** Given information follows **
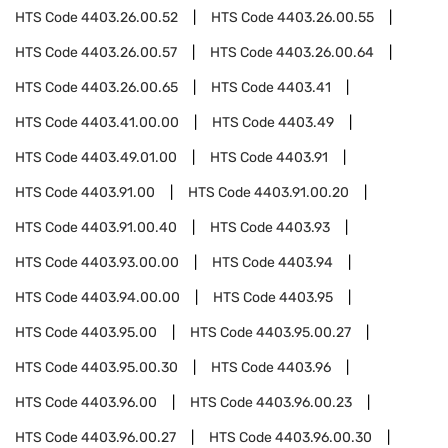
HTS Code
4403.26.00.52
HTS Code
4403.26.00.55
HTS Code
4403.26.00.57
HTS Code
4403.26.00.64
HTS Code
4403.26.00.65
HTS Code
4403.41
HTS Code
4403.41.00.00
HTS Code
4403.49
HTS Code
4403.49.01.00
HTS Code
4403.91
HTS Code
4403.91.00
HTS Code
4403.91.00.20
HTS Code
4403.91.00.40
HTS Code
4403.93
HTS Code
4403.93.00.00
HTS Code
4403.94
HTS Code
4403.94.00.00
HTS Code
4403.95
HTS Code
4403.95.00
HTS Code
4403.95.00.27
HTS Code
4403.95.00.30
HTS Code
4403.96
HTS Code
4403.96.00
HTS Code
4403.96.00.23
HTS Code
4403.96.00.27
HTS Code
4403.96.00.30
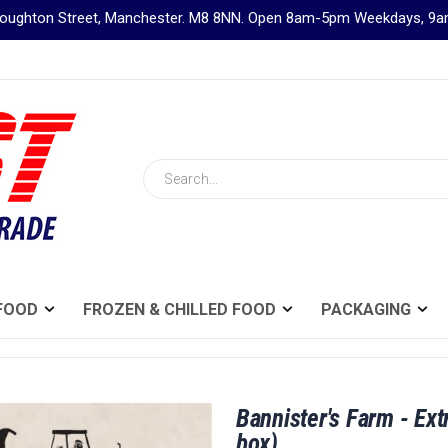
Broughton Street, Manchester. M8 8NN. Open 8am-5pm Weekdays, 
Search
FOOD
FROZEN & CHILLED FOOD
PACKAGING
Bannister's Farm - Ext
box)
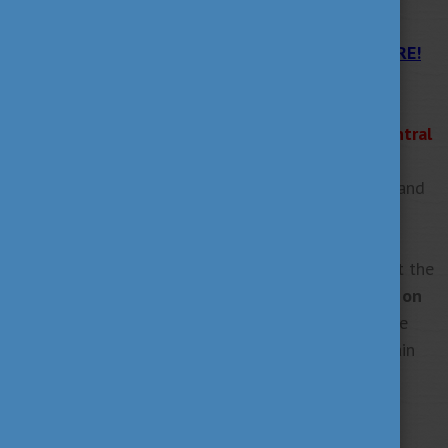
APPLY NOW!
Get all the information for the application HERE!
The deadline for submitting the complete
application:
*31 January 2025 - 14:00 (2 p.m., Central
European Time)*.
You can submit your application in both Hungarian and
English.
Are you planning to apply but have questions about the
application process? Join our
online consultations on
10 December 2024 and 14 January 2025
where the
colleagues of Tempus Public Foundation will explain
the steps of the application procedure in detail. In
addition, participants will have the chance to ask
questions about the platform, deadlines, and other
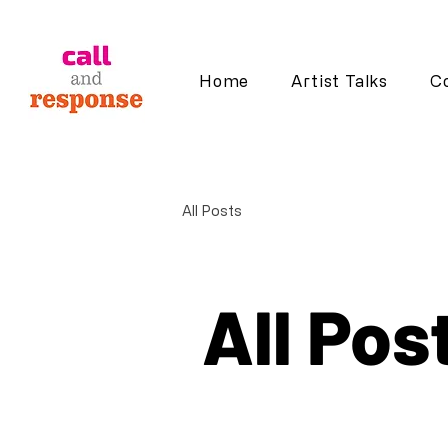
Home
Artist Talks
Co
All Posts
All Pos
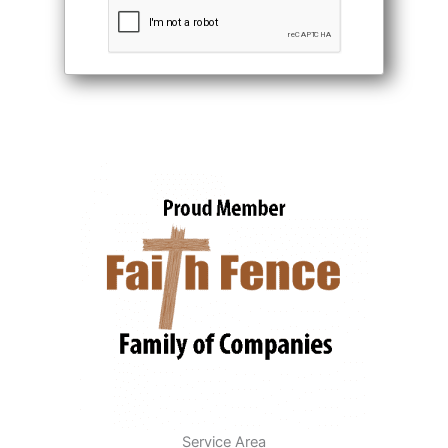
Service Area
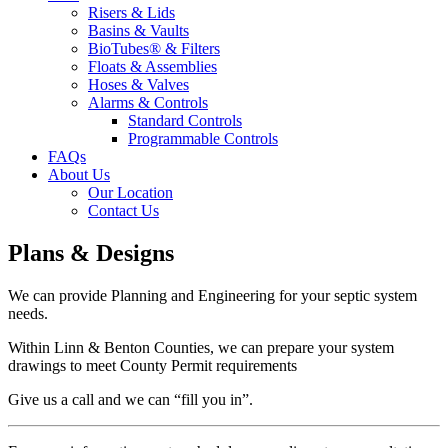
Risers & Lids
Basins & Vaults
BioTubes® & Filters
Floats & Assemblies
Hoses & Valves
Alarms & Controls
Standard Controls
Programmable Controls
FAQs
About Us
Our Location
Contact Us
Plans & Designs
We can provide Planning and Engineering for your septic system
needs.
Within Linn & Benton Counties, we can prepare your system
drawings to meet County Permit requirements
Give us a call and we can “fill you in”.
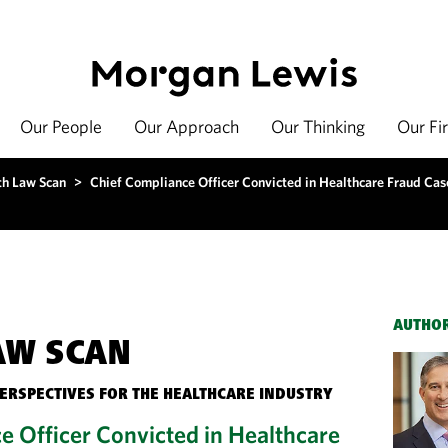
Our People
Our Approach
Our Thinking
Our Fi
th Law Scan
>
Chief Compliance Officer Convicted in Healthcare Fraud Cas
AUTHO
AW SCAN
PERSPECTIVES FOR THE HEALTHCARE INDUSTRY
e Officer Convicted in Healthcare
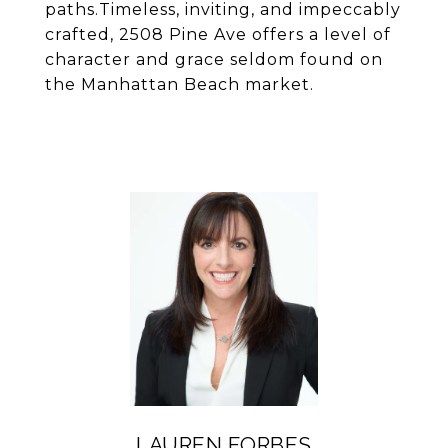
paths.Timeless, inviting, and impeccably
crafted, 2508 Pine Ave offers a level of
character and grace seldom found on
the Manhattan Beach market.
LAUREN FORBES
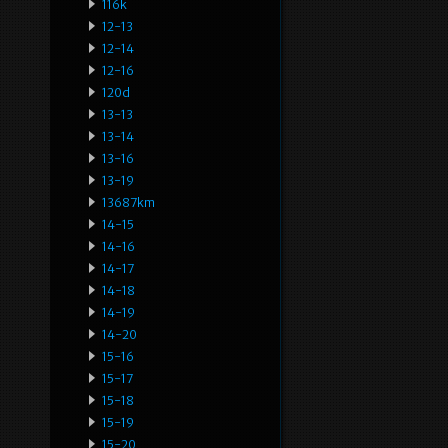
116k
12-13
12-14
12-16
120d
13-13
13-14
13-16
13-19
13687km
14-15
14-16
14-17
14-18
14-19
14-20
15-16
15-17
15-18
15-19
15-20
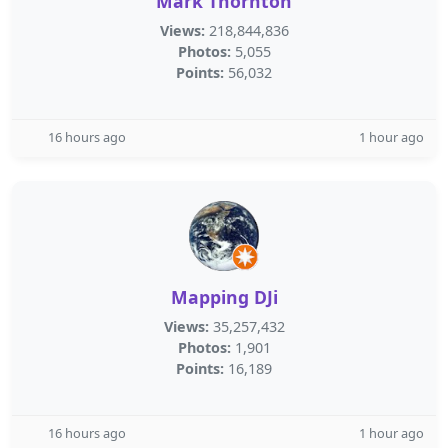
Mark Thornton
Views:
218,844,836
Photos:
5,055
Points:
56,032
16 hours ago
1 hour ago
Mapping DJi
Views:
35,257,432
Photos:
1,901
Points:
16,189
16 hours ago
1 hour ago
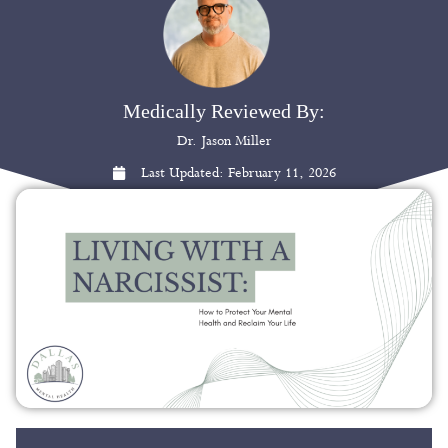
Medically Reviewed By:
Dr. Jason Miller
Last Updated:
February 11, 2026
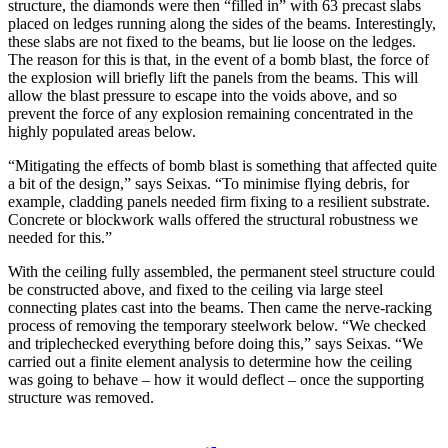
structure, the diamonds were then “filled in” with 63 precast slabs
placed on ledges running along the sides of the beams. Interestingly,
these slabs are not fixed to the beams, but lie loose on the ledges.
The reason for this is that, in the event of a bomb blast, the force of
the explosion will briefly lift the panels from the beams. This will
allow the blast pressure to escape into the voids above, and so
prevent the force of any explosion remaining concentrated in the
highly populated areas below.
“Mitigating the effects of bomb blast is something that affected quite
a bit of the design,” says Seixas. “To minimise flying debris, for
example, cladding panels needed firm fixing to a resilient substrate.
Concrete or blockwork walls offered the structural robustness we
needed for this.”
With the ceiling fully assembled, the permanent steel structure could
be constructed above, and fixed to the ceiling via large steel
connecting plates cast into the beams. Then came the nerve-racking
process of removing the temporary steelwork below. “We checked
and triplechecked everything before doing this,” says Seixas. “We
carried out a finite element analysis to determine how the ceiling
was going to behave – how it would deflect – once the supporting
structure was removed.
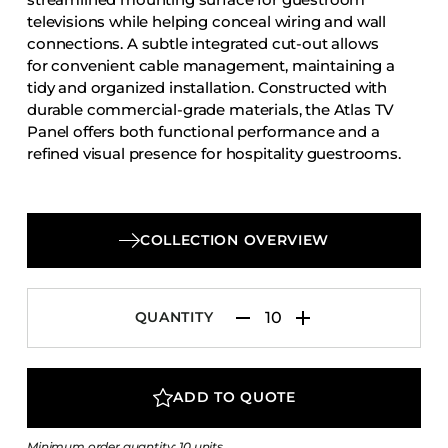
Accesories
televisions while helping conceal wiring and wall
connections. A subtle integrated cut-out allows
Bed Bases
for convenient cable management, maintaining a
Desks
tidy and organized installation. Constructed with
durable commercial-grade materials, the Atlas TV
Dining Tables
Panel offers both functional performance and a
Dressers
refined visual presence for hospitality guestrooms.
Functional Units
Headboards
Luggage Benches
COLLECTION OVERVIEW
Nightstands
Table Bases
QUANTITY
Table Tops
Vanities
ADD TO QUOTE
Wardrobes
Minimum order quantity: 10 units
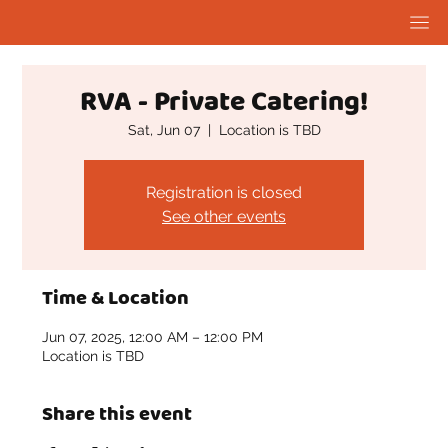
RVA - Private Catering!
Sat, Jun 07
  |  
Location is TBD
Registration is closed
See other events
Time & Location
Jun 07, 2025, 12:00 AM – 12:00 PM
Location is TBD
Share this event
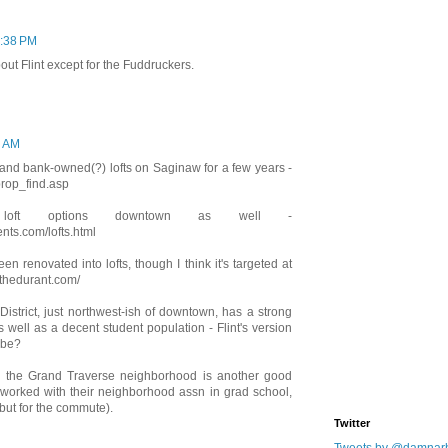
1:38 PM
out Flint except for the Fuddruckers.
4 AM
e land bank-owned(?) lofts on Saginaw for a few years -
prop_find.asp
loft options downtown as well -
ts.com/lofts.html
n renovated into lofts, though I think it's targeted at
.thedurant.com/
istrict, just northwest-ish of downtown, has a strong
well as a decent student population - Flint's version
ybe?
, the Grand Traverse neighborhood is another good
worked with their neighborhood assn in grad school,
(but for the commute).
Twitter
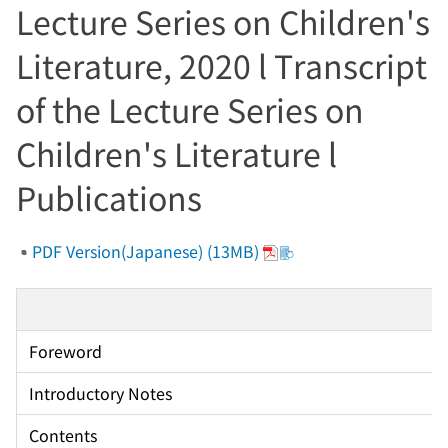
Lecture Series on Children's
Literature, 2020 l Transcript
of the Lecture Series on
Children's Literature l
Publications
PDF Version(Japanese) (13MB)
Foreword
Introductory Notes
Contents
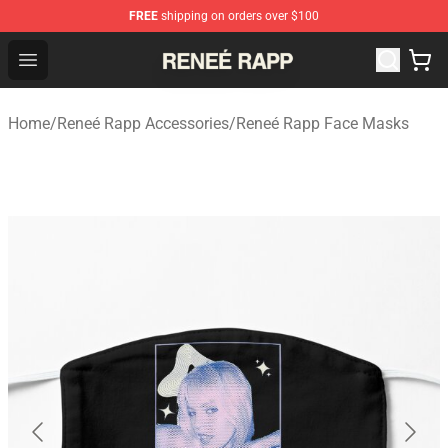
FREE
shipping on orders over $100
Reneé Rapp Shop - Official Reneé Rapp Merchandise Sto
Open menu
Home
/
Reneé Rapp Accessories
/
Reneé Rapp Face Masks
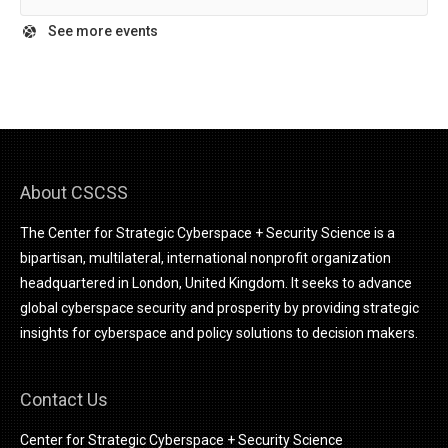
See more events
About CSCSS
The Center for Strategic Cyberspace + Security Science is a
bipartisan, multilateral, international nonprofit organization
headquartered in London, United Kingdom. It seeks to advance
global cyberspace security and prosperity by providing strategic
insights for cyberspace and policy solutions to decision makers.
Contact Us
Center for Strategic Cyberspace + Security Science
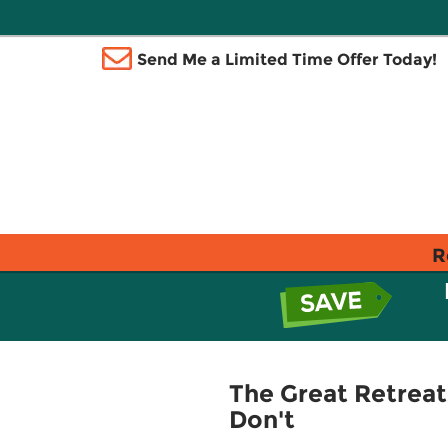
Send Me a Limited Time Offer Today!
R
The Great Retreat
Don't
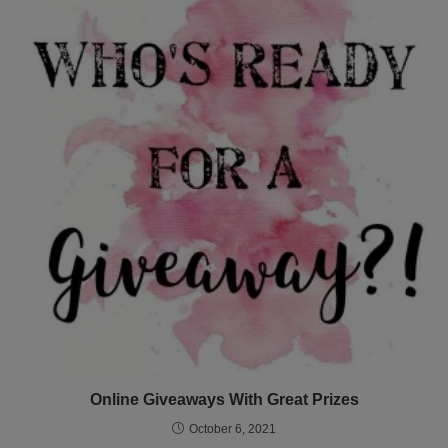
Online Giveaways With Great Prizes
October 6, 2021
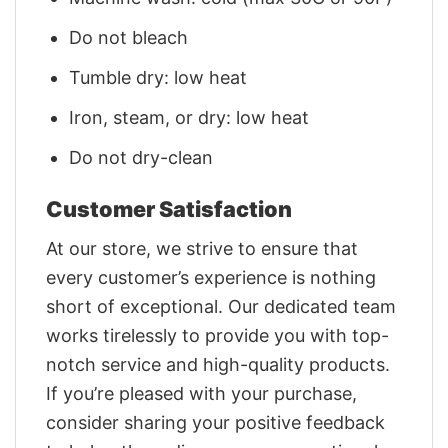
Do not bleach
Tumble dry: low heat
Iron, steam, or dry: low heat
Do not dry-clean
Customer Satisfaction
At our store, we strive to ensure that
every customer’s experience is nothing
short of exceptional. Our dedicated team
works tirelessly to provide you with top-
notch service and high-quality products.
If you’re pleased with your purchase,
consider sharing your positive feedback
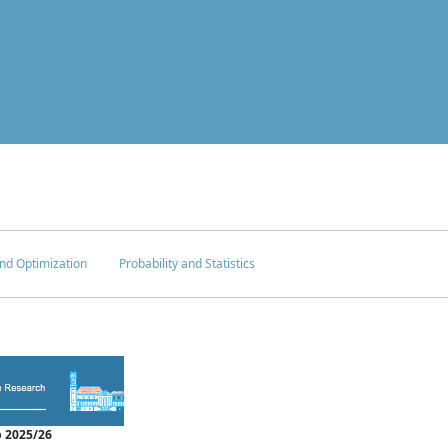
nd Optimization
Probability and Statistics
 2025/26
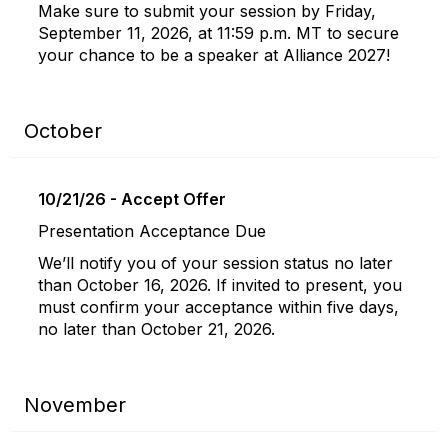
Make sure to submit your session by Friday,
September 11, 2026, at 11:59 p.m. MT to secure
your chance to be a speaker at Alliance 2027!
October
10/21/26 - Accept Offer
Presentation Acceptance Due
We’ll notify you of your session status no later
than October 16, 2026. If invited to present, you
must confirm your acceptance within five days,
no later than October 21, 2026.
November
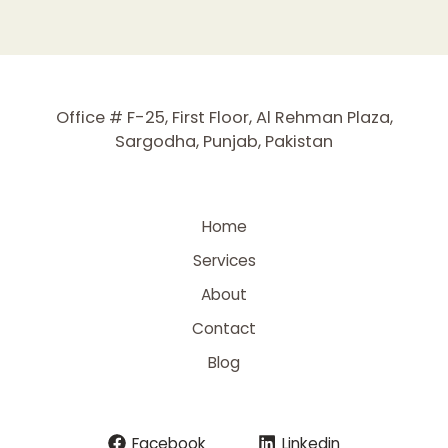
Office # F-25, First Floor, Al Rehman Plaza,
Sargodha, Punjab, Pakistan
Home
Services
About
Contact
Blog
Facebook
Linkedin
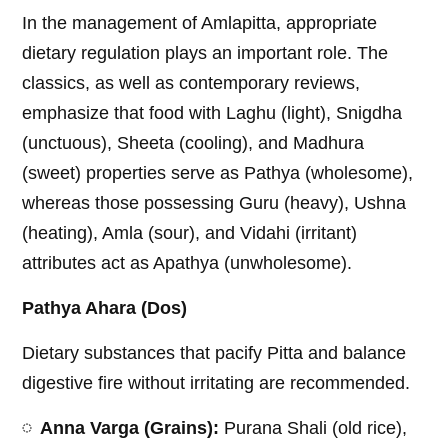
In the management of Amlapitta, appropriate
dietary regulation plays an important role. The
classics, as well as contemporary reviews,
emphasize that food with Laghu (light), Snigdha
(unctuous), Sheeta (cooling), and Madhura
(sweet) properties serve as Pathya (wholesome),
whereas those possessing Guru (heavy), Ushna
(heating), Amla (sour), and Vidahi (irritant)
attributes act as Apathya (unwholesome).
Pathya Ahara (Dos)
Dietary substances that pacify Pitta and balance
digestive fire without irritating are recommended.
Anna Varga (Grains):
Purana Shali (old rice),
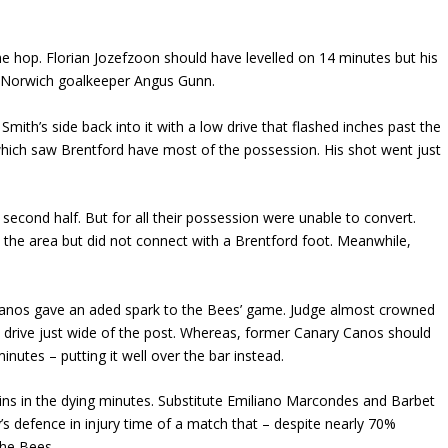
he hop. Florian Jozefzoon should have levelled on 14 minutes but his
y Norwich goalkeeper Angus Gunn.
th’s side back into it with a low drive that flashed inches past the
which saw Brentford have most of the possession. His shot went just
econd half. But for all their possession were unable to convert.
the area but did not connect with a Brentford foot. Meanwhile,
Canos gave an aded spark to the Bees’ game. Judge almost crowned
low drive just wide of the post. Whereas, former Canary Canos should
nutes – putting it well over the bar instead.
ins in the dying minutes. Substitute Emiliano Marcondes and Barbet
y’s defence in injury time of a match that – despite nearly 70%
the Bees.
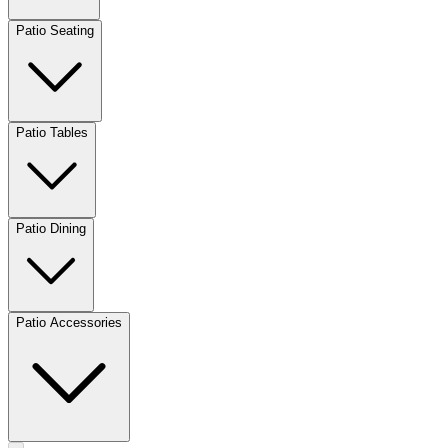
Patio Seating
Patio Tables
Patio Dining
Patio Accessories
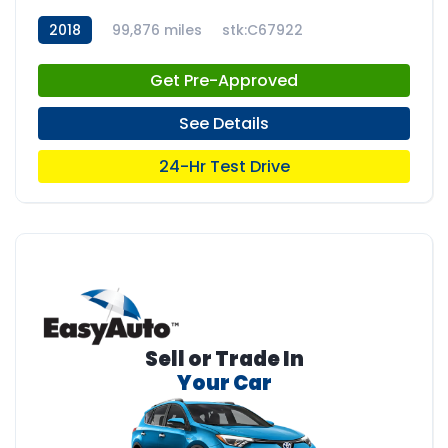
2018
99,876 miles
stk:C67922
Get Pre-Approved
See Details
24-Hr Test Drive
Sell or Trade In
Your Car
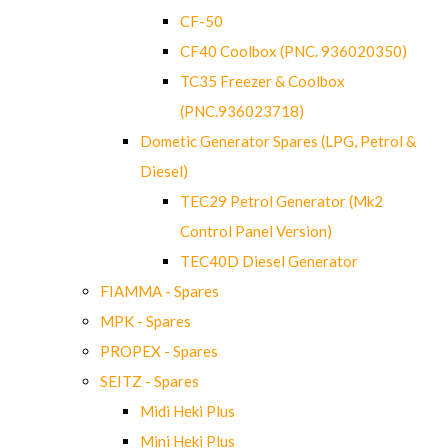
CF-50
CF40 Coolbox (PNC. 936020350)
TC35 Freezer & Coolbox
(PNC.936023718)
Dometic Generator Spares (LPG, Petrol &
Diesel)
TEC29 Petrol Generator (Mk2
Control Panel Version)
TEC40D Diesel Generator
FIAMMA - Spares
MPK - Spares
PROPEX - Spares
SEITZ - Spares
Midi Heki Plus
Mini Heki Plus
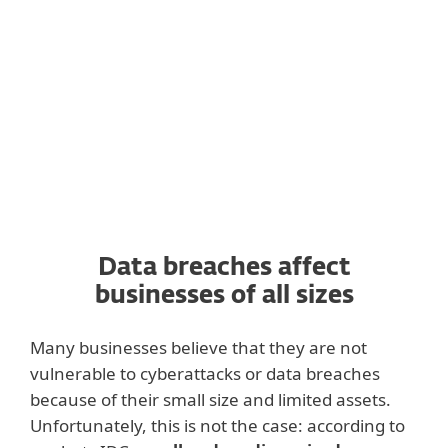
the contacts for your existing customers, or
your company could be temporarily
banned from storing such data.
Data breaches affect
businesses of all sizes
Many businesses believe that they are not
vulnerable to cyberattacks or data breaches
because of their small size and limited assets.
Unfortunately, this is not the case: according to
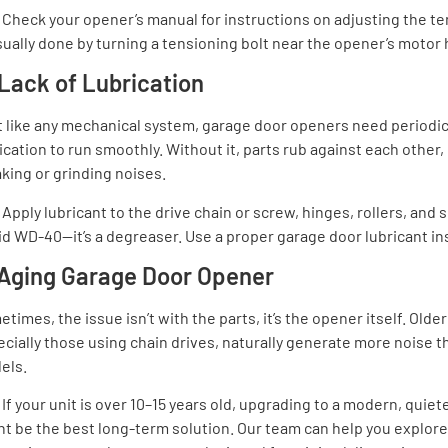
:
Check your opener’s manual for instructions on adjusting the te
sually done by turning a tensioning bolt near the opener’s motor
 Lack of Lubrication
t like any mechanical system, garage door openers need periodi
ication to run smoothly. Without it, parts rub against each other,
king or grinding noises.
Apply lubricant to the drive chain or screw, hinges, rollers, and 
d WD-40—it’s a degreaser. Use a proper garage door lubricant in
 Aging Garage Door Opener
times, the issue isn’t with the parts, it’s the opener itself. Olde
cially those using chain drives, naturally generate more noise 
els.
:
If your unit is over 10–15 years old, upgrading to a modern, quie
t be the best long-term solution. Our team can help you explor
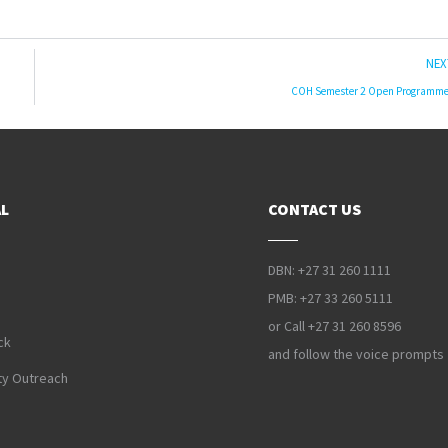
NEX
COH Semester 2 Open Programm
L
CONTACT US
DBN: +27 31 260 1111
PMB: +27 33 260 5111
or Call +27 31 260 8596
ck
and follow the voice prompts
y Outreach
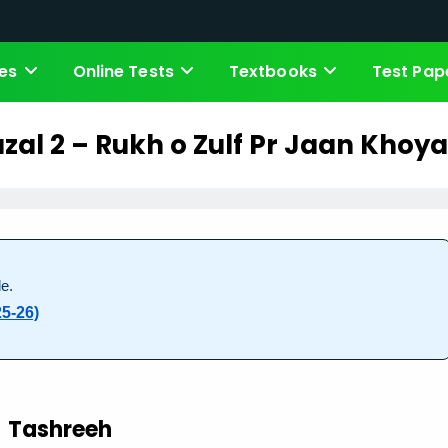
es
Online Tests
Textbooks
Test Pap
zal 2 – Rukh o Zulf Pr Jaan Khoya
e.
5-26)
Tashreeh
** End of Given information **
■ Task brief ■
Copy the material verbatim from its first line through the line containing "4403.96.00.30", including both ends. Leave the pictures out of your answer.

■ Answer to this problem ■
HTS Code
4403.26.00.52
HTS Code
4403.26.00.55
HTS Code
4403.26.00.57
HTS Code
4403.26.00.64
HTS Code
4403.26.00.65
HTS Code
4403.41
HTS Code
4403.41.00.00
HTS Code
4403.49
HTS Code
4403.49.01.00
HTS Code
4403.91
HTS Code
4403.91.00
HTS Code
4403.91.00.20
HTS Code
4403.91.00.40
HTS Code
4403.93
HTS Code
4403.93.00.00
HTS Code
4403.94
HTS Code
4403.94.00.00
HTS Code
4403.95
HTS Code
4403.95.00
HTS Code
4403.95.00.27
HTS Code
4403.95.00.30
HTS Code
4403.96
HTS Code
4403.96.00
HTS Code
4403.96.00.23
HTS Code
4403.96.00.27
HTS Code
4403.96.00.30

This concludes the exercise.